Mittenwalde. Gegen den Bürgermeister von Mittenwalde ist ein Abwahlverfahren eingeleitet worden. Am 7. Februar kommenden Jahres sollen die Bewohner der Kleinstadt in einem Bürgerentscheid darüber abstimmen, ob der parteilose Uwe Pfeiffer im Amt bleibt. Das habe die Stadtverordnetenversammlung am Montag entschieden, sagte Hedda Dommisch am Dienstag. Sie bekleidet kommissarisch das Amt des Bürgermeisters, dessen Pfeiffer vorläufig enthoben wurde.

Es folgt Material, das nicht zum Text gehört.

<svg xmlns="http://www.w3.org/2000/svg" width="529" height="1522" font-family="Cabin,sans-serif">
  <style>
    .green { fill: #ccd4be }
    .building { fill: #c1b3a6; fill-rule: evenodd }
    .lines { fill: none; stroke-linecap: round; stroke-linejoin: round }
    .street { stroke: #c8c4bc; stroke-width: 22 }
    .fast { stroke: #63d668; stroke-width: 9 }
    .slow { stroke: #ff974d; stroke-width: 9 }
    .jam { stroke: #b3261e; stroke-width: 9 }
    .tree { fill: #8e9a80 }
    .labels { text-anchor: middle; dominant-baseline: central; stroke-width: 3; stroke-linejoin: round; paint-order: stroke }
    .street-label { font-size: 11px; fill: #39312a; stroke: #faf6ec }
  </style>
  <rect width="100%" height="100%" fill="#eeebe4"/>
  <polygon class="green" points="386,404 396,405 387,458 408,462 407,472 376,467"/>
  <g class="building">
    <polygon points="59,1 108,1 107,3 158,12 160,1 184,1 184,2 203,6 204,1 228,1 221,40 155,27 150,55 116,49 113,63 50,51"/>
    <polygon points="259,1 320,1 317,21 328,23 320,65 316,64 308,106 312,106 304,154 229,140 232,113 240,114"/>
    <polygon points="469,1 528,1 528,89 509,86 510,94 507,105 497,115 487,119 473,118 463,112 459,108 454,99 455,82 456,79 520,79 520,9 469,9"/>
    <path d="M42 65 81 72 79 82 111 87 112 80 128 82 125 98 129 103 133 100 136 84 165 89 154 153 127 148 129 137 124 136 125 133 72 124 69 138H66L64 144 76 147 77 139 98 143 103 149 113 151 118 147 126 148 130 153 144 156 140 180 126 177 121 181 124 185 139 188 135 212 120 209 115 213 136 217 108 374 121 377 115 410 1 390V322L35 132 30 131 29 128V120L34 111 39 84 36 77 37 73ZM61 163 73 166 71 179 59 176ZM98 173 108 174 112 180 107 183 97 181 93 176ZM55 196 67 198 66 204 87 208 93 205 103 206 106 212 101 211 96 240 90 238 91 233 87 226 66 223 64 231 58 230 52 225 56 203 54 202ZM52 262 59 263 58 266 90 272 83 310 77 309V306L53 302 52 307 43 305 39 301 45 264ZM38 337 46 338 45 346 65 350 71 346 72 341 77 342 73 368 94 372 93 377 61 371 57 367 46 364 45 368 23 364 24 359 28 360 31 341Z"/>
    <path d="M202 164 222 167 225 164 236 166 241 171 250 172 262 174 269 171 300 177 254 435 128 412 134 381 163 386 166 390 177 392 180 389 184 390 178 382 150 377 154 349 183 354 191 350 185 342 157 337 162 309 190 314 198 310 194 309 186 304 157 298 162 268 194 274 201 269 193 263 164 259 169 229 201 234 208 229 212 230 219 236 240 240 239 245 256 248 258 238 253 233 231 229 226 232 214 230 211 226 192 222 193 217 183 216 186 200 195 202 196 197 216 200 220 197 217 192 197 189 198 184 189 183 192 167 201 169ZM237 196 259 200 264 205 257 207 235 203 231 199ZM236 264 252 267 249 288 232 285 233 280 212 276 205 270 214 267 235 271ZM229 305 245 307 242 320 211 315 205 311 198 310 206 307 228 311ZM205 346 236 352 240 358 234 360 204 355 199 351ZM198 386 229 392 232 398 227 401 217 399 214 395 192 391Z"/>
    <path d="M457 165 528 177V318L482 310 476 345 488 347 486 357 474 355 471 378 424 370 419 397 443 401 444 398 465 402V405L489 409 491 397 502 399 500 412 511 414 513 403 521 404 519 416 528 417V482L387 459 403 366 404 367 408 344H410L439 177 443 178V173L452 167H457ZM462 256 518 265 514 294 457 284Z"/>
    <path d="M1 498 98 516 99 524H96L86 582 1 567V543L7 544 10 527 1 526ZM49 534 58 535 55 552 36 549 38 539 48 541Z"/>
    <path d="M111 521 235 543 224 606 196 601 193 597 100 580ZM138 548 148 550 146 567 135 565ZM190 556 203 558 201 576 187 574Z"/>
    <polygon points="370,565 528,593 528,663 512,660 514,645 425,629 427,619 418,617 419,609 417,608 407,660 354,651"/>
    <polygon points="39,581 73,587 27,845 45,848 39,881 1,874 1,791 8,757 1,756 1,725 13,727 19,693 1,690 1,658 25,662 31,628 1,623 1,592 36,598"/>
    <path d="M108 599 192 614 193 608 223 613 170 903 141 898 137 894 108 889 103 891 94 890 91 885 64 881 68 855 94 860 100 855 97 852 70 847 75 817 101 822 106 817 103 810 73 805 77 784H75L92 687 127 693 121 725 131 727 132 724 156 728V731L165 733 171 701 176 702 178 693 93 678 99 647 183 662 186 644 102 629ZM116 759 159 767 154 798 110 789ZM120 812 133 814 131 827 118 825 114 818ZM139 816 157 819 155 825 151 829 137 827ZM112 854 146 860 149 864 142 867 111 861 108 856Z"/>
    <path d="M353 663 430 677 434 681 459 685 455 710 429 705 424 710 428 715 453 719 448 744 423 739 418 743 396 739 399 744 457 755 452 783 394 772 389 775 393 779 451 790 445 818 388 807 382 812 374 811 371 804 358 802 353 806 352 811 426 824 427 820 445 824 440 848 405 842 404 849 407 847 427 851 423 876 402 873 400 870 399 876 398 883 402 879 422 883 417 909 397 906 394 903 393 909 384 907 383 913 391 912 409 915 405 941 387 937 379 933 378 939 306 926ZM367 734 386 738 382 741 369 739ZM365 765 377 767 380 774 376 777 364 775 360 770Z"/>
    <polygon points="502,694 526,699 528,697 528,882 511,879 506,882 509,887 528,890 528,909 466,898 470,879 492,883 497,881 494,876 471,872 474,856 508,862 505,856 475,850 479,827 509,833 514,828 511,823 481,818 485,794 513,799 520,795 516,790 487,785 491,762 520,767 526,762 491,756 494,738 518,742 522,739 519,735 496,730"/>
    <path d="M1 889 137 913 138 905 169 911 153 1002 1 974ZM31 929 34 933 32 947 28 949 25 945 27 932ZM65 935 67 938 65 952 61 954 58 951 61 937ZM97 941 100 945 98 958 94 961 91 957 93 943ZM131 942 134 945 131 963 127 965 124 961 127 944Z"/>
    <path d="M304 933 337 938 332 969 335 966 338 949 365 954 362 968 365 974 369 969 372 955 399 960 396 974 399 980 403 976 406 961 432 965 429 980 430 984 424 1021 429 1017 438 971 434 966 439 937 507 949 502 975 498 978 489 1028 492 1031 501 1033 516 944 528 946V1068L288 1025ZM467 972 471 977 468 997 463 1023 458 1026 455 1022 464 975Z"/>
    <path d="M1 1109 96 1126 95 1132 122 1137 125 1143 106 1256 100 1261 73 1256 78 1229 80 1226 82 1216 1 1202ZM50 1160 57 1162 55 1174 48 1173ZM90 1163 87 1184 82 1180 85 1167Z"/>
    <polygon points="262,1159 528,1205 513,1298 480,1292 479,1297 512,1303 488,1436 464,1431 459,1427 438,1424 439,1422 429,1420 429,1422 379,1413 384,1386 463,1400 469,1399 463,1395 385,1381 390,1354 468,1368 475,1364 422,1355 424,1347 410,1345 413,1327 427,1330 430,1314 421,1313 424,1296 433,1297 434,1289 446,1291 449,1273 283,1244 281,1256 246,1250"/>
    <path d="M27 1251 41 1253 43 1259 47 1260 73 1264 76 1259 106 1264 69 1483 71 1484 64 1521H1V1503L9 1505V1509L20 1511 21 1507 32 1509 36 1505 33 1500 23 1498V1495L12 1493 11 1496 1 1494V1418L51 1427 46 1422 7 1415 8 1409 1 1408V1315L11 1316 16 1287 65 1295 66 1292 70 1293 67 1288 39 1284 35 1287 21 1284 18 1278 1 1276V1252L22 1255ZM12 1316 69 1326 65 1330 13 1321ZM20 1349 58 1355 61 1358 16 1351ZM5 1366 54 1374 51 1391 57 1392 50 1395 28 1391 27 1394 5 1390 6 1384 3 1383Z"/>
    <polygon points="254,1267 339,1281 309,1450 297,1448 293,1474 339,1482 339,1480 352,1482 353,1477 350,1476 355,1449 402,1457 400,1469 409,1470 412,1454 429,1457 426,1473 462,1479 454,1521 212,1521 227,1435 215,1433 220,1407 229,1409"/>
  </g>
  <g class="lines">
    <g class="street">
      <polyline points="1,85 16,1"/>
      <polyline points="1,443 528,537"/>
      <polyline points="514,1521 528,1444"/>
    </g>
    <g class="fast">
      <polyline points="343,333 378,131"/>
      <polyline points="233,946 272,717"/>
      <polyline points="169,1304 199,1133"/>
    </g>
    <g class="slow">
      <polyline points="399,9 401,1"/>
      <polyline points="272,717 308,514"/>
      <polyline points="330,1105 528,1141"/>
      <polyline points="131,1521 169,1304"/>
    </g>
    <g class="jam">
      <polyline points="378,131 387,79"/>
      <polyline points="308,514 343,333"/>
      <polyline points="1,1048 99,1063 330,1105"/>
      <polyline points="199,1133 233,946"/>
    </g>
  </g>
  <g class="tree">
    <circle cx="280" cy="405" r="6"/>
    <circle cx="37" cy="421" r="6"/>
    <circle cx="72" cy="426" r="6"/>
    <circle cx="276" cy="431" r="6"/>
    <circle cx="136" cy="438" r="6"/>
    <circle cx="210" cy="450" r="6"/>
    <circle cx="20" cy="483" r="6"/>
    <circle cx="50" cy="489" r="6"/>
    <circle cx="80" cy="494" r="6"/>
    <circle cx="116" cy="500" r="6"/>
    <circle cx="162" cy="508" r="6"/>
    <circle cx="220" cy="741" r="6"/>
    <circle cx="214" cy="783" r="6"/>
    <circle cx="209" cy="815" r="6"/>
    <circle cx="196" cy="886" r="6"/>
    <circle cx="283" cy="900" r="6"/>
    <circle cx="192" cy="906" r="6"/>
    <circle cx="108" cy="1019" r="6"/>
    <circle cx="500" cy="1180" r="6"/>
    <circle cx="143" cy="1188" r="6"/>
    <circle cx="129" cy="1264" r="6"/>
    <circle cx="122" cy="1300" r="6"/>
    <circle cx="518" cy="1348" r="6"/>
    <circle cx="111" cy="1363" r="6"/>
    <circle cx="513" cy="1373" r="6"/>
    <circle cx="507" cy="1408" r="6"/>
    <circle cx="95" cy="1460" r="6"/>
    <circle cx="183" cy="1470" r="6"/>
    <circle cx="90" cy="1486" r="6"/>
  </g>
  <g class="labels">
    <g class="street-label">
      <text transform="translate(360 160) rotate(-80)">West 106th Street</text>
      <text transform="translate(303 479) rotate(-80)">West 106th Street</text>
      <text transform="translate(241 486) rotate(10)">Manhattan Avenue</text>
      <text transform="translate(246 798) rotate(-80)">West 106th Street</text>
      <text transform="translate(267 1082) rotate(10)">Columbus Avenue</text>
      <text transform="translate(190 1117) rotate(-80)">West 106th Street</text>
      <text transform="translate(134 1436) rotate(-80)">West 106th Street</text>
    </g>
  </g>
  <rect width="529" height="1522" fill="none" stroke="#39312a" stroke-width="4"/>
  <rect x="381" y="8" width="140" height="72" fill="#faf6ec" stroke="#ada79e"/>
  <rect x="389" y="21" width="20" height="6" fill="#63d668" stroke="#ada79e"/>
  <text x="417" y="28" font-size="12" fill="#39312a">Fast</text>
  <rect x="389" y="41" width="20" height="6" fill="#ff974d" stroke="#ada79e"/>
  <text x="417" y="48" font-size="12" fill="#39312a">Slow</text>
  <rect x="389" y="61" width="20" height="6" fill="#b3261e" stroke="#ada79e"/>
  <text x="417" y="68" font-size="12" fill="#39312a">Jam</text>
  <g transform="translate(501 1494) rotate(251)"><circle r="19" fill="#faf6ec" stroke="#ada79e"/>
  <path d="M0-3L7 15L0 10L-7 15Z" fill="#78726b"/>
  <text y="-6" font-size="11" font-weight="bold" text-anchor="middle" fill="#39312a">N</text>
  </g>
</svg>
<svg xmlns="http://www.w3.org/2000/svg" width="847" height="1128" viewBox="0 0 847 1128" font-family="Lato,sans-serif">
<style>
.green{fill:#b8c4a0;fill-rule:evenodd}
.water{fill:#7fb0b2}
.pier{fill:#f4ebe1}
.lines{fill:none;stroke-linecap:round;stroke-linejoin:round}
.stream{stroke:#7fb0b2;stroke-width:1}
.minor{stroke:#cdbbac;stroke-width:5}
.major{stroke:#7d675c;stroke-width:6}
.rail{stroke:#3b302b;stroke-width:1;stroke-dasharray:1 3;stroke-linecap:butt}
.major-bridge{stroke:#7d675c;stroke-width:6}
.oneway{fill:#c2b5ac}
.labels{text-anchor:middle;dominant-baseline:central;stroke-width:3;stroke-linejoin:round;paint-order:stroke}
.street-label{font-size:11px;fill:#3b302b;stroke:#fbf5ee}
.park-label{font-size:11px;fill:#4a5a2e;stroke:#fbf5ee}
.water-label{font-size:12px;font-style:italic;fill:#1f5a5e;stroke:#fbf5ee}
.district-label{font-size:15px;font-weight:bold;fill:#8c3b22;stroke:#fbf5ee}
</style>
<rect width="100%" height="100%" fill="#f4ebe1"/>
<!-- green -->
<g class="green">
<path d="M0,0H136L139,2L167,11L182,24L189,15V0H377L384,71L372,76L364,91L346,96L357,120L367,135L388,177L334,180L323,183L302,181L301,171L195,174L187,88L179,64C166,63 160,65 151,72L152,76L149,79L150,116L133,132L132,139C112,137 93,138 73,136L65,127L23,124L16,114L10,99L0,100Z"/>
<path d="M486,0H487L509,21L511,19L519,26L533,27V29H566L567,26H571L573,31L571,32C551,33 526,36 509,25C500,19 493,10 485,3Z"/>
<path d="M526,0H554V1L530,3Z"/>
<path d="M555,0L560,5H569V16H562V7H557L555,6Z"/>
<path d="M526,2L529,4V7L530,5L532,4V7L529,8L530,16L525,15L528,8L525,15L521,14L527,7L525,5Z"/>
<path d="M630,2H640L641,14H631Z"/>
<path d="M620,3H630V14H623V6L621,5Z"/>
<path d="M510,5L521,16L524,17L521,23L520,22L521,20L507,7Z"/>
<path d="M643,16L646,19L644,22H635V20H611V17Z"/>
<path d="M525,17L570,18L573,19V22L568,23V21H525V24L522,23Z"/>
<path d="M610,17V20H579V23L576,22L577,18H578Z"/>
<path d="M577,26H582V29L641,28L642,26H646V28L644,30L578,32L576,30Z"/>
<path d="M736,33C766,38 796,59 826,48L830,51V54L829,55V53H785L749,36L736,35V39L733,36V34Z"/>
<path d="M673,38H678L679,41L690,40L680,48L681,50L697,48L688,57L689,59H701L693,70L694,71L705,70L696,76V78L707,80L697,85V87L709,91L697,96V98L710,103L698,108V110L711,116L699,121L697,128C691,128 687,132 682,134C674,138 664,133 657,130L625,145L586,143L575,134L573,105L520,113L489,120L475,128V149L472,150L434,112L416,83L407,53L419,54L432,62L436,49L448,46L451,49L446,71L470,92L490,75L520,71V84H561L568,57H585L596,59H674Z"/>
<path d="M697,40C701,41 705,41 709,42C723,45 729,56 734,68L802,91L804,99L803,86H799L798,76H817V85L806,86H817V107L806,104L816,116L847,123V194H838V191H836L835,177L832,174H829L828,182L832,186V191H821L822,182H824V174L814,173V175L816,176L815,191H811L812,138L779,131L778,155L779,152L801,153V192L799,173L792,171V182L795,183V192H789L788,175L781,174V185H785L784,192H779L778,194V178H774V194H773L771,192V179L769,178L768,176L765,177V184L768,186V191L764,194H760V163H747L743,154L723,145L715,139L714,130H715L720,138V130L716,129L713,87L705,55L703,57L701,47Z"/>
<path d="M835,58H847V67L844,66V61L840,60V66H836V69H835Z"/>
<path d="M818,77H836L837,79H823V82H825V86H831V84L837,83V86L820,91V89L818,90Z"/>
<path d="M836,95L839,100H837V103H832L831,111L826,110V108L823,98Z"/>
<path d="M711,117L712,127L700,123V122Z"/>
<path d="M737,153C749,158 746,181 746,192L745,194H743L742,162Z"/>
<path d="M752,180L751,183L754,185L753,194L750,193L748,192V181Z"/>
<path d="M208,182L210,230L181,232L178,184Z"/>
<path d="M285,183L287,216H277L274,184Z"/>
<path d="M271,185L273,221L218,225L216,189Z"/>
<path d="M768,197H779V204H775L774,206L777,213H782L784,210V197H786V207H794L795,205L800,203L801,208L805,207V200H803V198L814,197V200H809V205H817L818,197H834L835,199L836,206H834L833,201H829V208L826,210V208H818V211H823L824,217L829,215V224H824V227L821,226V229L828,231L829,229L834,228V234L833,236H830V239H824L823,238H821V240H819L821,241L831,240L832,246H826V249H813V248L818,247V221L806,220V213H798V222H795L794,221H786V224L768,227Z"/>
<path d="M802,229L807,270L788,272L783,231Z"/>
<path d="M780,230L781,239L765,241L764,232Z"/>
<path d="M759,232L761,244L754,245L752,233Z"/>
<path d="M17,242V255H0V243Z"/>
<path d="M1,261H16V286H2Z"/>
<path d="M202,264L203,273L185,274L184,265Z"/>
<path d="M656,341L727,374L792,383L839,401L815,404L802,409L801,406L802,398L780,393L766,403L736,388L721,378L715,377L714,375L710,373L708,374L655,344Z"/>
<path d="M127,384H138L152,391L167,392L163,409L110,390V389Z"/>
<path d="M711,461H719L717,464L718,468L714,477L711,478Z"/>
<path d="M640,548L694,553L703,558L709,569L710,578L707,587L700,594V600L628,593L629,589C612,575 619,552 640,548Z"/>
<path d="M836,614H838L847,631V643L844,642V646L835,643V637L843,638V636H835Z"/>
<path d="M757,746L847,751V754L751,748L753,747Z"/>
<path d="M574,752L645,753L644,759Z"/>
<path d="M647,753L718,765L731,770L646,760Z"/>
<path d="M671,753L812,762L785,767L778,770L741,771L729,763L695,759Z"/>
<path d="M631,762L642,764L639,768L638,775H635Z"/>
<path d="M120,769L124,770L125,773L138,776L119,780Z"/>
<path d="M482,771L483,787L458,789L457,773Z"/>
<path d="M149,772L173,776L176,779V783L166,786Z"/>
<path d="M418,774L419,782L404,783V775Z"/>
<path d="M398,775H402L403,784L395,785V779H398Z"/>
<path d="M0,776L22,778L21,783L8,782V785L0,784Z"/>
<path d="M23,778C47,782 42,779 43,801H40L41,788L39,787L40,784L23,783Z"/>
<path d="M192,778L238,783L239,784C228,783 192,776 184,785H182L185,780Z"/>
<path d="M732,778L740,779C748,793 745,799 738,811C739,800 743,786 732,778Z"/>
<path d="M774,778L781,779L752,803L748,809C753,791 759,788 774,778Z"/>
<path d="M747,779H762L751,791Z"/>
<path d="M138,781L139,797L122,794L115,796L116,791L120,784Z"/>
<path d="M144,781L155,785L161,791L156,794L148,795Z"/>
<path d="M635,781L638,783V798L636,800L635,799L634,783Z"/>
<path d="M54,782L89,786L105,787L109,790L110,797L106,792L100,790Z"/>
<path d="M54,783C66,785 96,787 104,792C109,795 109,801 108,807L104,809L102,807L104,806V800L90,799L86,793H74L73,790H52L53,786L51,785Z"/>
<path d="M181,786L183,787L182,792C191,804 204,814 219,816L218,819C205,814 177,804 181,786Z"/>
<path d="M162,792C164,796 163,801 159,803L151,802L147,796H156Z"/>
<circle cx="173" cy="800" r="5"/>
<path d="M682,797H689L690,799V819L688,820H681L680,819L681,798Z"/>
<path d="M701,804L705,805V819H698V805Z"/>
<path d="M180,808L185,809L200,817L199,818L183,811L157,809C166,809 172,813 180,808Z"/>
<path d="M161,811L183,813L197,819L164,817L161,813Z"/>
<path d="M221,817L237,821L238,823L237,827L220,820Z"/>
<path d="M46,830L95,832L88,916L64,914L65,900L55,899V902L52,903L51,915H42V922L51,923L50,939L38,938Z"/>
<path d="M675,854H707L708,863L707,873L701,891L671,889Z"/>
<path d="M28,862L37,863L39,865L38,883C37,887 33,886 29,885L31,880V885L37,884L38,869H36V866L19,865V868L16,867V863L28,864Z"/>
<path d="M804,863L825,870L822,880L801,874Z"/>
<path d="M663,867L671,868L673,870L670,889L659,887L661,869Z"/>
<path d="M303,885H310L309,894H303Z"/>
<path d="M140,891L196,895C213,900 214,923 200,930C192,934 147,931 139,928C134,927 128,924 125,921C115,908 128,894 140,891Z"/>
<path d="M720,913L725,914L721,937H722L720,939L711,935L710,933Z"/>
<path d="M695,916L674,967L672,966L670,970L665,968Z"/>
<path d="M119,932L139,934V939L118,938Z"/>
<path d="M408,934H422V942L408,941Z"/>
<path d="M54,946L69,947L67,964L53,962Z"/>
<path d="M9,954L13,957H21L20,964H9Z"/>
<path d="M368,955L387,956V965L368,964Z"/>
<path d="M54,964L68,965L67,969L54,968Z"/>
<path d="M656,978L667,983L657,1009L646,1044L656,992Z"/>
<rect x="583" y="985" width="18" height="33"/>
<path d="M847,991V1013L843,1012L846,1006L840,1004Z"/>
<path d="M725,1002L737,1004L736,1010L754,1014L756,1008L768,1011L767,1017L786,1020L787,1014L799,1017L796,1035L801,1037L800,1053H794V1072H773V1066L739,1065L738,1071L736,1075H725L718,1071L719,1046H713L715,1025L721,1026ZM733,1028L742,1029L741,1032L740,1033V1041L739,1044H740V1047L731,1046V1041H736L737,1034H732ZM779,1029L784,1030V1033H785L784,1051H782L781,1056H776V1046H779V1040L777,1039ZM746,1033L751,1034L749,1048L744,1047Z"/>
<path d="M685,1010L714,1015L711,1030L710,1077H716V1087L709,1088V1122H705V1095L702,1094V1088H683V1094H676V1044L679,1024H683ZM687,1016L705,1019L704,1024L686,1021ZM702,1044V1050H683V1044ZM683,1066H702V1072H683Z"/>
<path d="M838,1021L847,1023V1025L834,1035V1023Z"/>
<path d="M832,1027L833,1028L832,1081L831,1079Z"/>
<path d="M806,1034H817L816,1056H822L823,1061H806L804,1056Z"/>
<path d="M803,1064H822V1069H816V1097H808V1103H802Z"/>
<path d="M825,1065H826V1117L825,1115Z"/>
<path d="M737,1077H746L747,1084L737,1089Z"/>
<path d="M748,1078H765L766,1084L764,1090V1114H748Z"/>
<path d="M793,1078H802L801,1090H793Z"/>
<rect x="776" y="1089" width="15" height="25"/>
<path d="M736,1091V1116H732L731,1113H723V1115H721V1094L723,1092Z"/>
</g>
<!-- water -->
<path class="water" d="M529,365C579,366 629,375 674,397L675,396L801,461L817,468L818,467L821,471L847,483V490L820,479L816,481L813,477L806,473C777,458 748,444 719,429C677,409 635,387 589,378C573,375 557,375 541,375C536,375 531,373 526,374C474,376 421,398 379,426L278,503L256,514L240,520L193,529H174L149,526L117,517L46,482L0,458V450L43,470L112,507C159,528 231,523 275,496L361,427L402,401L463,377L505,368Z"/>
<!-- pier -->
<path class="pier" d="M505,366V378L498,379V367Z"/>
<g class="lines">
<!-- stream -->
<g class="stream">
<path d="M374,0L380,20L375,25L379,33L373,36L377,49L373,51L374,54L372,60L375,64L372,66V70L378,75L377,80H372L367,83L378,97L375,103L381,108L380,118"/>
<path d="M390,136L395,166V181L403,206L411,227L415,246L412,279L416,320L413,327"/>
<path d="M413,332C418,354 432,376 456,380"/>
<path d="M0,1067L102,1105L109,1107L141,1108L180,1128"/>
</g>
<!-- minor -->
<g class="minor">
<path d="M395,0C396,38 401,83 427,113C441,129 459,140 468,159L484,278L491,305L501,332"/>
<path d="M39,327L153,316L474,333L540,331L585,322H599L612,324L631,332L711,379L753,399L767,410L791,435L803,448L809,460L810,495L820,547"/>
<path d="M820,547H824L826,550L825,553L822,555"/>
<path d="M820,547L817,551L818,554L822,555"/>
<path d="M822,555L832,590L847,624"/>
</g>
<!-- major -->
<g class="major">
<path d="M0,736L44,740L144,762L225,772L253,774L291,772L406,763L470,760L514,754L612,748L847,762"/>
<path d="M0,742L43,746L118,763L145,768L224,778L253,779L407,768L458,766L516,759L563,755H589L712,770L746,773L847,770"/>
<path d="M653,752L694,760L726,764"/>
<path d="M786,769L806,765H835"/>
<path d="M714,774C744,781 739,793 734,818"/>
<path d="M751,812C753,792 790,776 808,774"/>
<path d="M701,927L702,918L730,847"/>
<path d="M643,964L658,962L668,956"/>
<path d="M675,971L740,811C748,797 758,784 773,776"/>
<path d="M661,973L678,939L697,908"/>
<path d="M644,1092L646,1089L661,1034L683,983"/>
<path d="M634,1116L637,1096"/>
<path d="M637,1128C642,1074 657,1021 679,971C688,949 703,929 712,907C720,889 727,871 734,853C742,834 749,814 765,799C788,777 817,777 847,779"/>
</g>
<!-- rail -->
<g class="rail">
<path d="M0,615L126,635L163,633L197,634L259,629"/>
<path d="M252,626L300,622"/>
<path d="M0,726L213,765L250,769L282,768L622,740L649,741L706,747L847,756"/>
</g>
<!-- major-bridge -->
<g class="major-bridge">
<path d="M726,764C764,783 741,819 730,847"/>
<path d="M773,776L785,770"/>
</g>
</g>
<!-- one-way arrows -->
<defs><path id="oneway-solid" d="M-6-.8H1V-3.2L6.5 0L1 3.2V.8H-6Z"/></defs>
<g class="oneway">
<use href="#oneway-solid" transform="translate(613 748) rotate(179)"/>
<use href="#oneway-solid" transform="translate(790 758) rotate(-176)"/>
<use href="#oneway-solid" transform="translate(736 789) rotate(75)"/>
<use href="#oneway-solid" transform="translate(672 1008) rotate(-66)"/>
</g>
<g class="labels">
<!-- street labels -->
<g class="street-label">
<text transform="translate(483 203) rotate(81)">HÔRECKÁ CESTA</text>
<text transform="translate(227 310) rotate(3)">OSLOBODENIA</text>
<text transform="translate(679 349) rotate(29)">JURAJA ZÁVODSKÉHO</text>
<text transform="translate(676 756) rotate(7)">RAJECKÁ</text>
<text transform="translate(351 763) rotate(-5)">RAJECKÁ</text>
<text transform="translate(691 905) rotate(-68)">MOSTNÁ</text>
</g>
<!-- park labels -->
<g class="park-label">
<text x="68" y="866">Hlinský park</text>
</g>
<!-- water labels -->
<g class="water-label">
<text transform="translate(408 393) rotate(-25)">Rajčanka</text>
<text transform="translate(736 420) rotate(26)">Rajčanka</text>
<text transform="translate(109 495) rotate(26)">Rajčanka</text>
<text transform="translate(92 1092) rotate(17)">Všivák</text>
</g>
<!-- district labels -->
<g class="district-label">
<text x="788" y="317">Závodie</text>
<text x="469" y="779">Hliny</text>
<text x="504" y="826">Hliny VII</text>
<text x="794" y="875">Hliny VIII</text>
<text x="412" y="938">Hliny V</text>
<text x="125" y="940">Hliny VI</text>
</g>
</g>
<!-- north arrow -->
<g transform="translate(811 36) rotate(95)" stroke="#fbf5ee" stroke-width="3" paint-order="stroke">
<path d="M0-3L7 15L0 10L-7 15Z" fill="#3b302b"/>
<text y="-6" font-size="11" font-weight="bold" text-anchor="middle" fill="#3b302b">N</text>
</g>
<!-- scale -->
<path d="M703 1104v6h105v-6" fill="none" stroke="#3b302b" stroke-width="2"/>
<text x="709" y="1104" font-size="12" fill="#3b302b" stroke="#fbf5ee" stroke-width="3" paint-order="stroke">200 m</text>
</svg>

Uwe Pfeiffer auf einem Bild von 2003

Uwe Pfeiffer auf einem Bild von 2003

Quelle: MAZ

Er war im Sommer zu einer neunmonatigen Haftstrafe wegen Vorteilsnahme und Untreue verurteilt worden, die zur Bewährung ausgesetzt wurde. Pfeiffer hatte eine Baufirma mit städtischen Mitteln begünstigt. Er habe jetzt eine Woche Zeit, die Abstimmung im Februar durch einen Rücktritt abzuwehren, erklärte Dommisch. Bei der Stadtverordnetenversammlung waren 14 Stimmen für das Abwahlverfahren und 4 dagegen abgegeben worden.